The band left him behind and he moved back to LA, broke up with his then-girlfriend, stole money from the band and went on a rampage.
He told Rolling stone: ‘I was just a big fireball of chaos. I ran from my emotions and immersed myself in psychoticity. And love it. I have to scrape that bottom with my ass before I can save myself.”
It was the start of a darker decade in which Binzer repeatedly struggled with addiction.
He married Melissa Clark (pictured) in 2002 and had his first son, Halo. They divorced in 2011 and Binzer had another son, Gage, with a woman named Tracy and a third son, Phoenix, with Jasmine Lennard.
Throughout the 2000s, Binzer appeared on four celebrity reality TV rehab shows: Celebrity Rehab 1 and 2 and Sober House 1 and 2.
He repeatedly ran away, breaking his sobriety and being pulled back in, before eventually being told he could no longer participate in the show.
He married Melissa Clark in 2002 and had his first son, Halo. They divorced in 2011 and Binzer had another son, Gage, with a woman named Tracy and a third son, Phoenix, with Jasmine Lennard. Lennard is also known for his affair with Simon Cowell.
Benzer’s relationship with Lennard ended in 2012 when he was arrested after a Los Angeles store employee saw him fighting with his girlfriend and called the police.
When they arrived, he was searched and found to have cocaine on him.
He apologized to his friends and family for the embarrassment he caused them at the time and was sentenced to three years’ probation after entering no contest pleas in court on both counts.
In 2013, Lennard went to court to seek full custody of their son, claiming Binzer smoked crack in his presence and once left a crack pipe in the child’s room.
Lennard later called him an absent father The sun: ‘In the six years our son was alive, he didn’t contribute a single dollar. It feels like all he cares about in life is trying to get another hit.
‘He was asked to pay £500 a month but he said he was in debt to dental bills because he needed a ‘Hollywood smile’ because he was a musician and in the public eye.’
In 2022, he was arrested again for drunk driving in Los Angeles.
The former band members were plagued by issues with substance abuse, addiction and domestic violence over the years after the band split in 2003.
Binzer had many friends in the music world and revealed in 2001 that Red Hot Chili Peppers’ Anthony Kiedis had been a huge support when he relapsed after a bad breakup.
He told Rolling stone at the time: ‘Anthony found me and took me out to dinner – where I tried to borrow money from him so I could get high.

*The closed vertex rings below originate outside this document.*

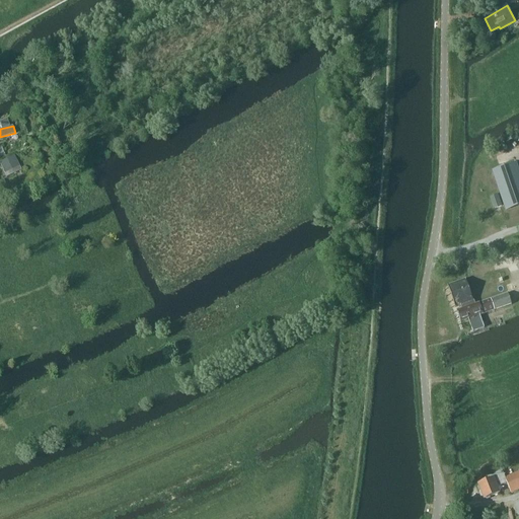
[(14,156),(0,162),(0,164),(4,173),(19,166),(14,156)]
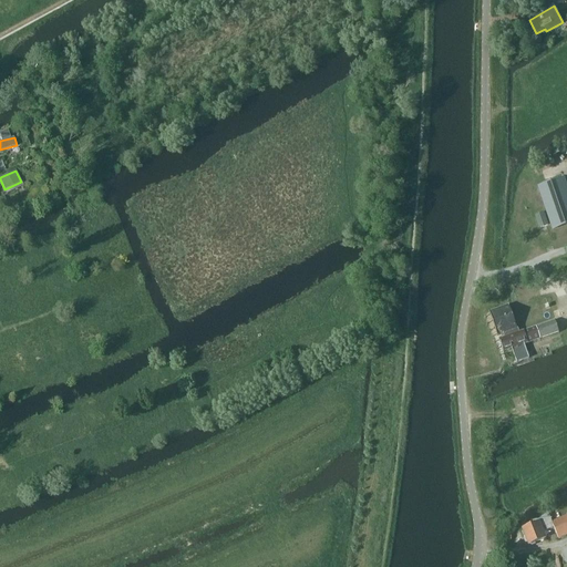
[(566,187),(564,178),(538,187),(553,229),(566,224),(566,187)]
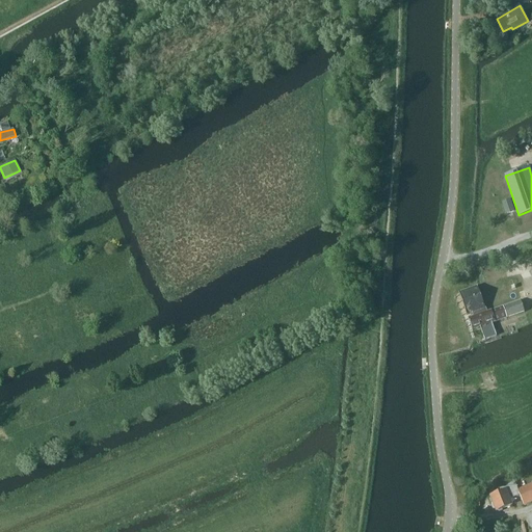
[(510,200),(502,202),(505,210),(513,207),(510,200)]
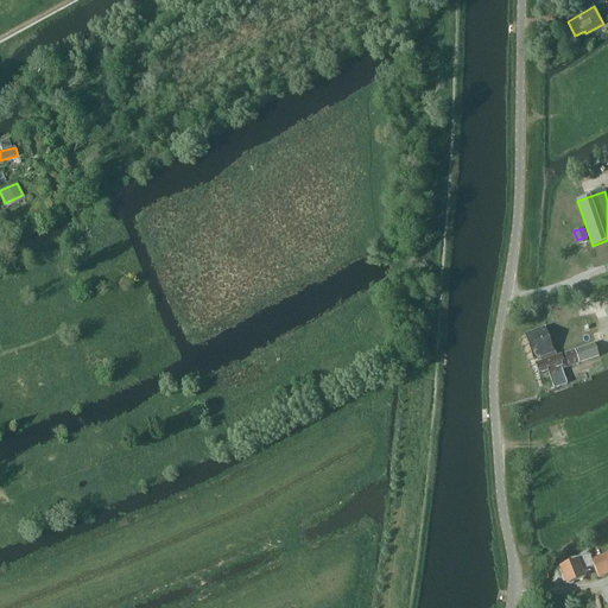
[(545,328),(526,335),(534,360),(548,355),(549,360),(536,365),(540,378),(551,374),(556,387),(568,384),(563,369),(564,369),(564,371),(600,358),(595,343),(556,356),(553,352),(546,329),(545,328)]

“I didn’t complete my rampage for a few days, but he showed me that I had people who cared and cared about me. Anthony is this angel who showed up in my life.”
Binzer is the third member of Crazy Town to die young.
The former band members were plagued by issues with substance abuse, addiction and domestic violence over the years following the band’s breakup in 2003.
In March 2004, guitarist Rust Epique was found dead in his home of an apparent heart attack at the age of just 36, after reportedly leaving Crazy Town because he was too crazy for his bandmates.
After his death, Rolling Stone characterized him as a “notorious and beloved eccentric on the Hollywood music scene.”
Five years later, another bandmate, DJ AM, also died of an overdose at the age of 36.